I am a newbie to Unix and slowly learning it. I have a large data set with 8 different columns. I want to compare two columns and retrieve data if the two columns have similar number.
I have attached the example. There are two columns (S-Contig and N-Contig). I want to retrieve the data from rows where these two columns have a same number. For example, both these columns have 3205 and I want to write the data from all the columns for 3205 into a new file.
I have been trying to figure out this question for couple of hours now using awk and I am confused. I really appreciate if some one can help me with this.
Thank you for your reply. I converted the file to unix newlines and tried awk command. I am having trouble in getting the output.
$ file problem.txt
problem.txt: ASCII text, with CR line terminators
$ sed -e 's/\r$//' problem.txt > problem2.txt
$ file problem2.txt
problem2.txt: ASCII text, with CR, LF line terminators
$awk '{ a[$1] = $1 } $5 == a[$5]' problem2.txt > ans.txt
# This gives me an empty ans.txt file. I would like to write all the data for these matching columns as an output.

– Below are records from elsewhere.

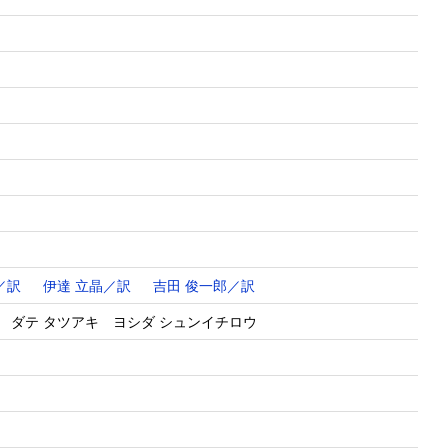
／訳
伊達 立晶／訳
吉田 俊一郎／訳
 ダテ タツアキ ヨシダ シュンイチロウ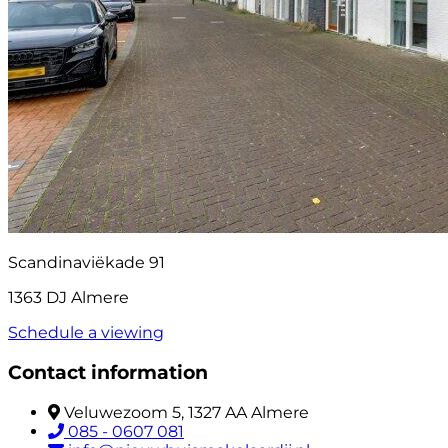
Scandinaviëkade 91
1363 DJ Almere
Schedule a viewing
Contact information
Veluwezoom 5, 1327 AA Almere
085 - 0607 081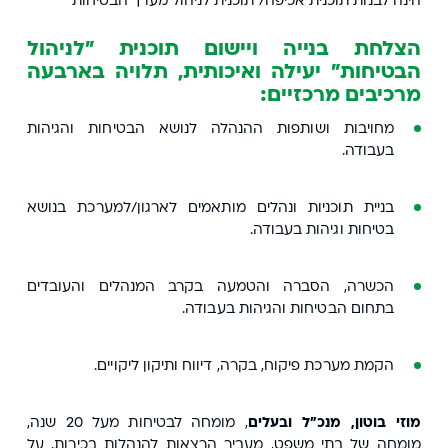
הינה לבנות תוכנית אכיפה/ תוכנית לניהול מערך הבטיחות
הצלחת בנייה ויישום תוכנית "לניהול
הבטיחות" יעילה ואיכותית, תלויה בארבעה
מרכיבים מרכזיים:
מחויבות ושותפות ההנהלה לנושא הבטיחות והגיהות
בעבודה.
בניית תוכניות ונהלים מותאמים לארגון/למערכת בנושא
בטיחות וגיהות בעבודה.
הכשרה, הסברה והטמעה בקרב המנהלים והעובדים
בתחום הבטיחות והגיהות בעבודה.
הקמת מערכת פיקוח, בקרה, דיווח ותיקון ליקויים.
מוזי בוטון, מנכ"ל ובעלים
,
מומחה לבטיחות מעל 20 שנה,
מומחה של בתי משפט, מעביר הרצאות להנהלות בכירות, על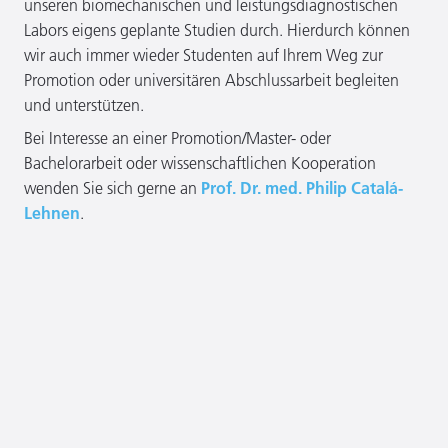
unseren biomechanischen und leistungsdiagnostischen
Labors eigens geplante Studien durch. Hierdurch können
wir auch immer wieder Studenten auf Ihrem Weg zur
Promotion oder universitären Abschlussarbeit begleiten
und unterstützen.
Bei Interesse an einer Promotion/Master- oder
Bachelorarbeit oder wissenschaftlichen Kooperation
wenden Sie sich gerne an
Prof. Dr. med. Philip Catalá-
Lehnen
.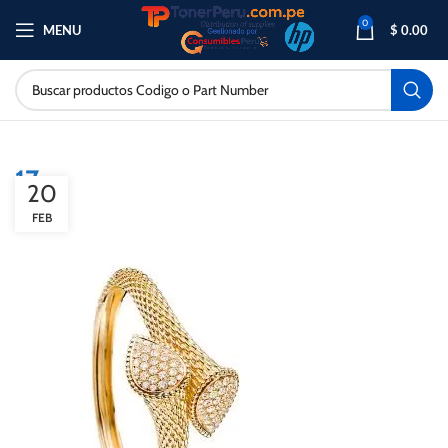
0
MENU
$
0.00
17
20
FEB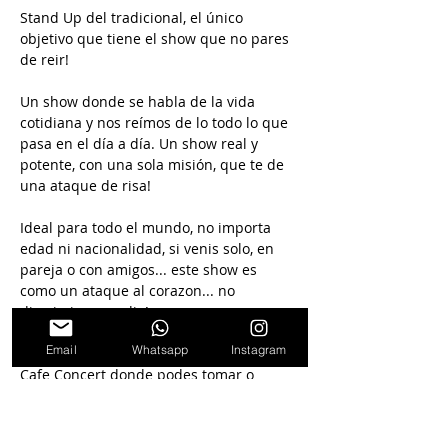
Stand Up del tradicional, el único 
objetivo que tiene el show que no pares 
de reir!
Un show donde se habla de la vida 
cotidiana y nos reímos de lo todo lo que 
pasa en el día a día. Un show real y 
potente, con una sola misión, que te de 
una ataque de risa!
Ideal para todo el mundo, no importa 
edad ni nacionalidad, si venis solo, en 
pareja o con amigos... este show es 
como un ataque al corazon... no 
discrimina a nadie!
Email
Whatsapp
Instagram
Además, el show se hace en un espacio 
Cafe Concert donde podes tomar o 
comer algo mientras disfrutas del show.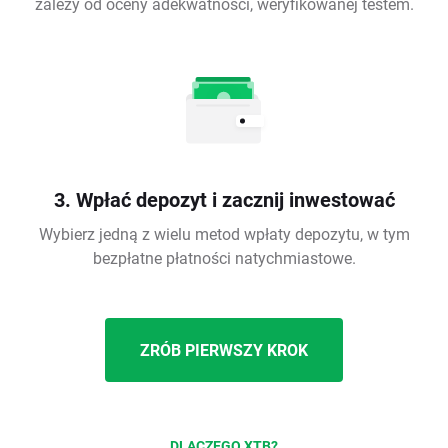
zależy od oceny adekwatności, weryfikowanej testem.
3. Wpłać depozyt i zacznij inwestować
Wybierz jedną z wielu metod wpłaty depozytu, w tym
bezpłatne płatności natychmiastowe.
ZRÓB PIERWSZY KROK
DLACZEGO XTB?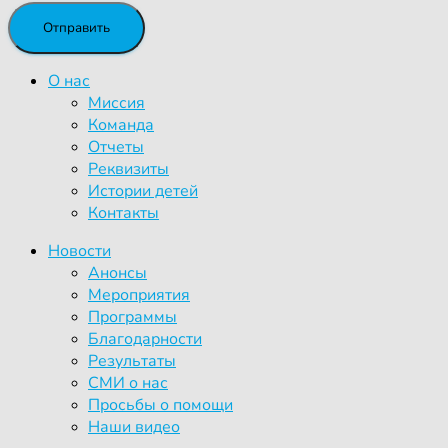
О нас
Миссия
Команда
Отчеты
Реквизиты
Истории детей
Контакты
Новости
Анонсы
Мероприятия
Программы
Благодарности
Результаты
СМИ о нас
Просьбы о помощи
Наши видео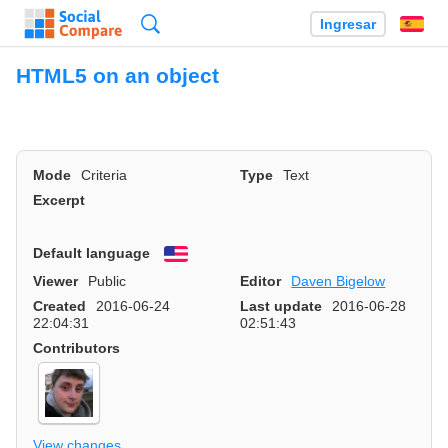
Búsqueda
Ingresar
Es
HTML5 on an object
Mode
Criteria
Type
Text
Excerpt
Default language
English
Viewer
Public
Editor
Daven Bigelow
Created
2016-06-24
Last update
2016-06-28
22:04:31
02:51:43
Contributors
View changes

Thank you for being so helpful. I tried this code and it didn't work.
awk '$1 == $5' problem.txt
I am not sure if I understand your question. All I am trying to do is to write a new file with data from matching columns 1 and 5.
My input file has two sets of data. One set is from column 1 to 4 and another set is from column 5 to 8. Column 1 and 5 have similar numbers. I want to match those similarities and get all the other data from these files.
Hope my explanation is clear. Please let me know if you understand my question.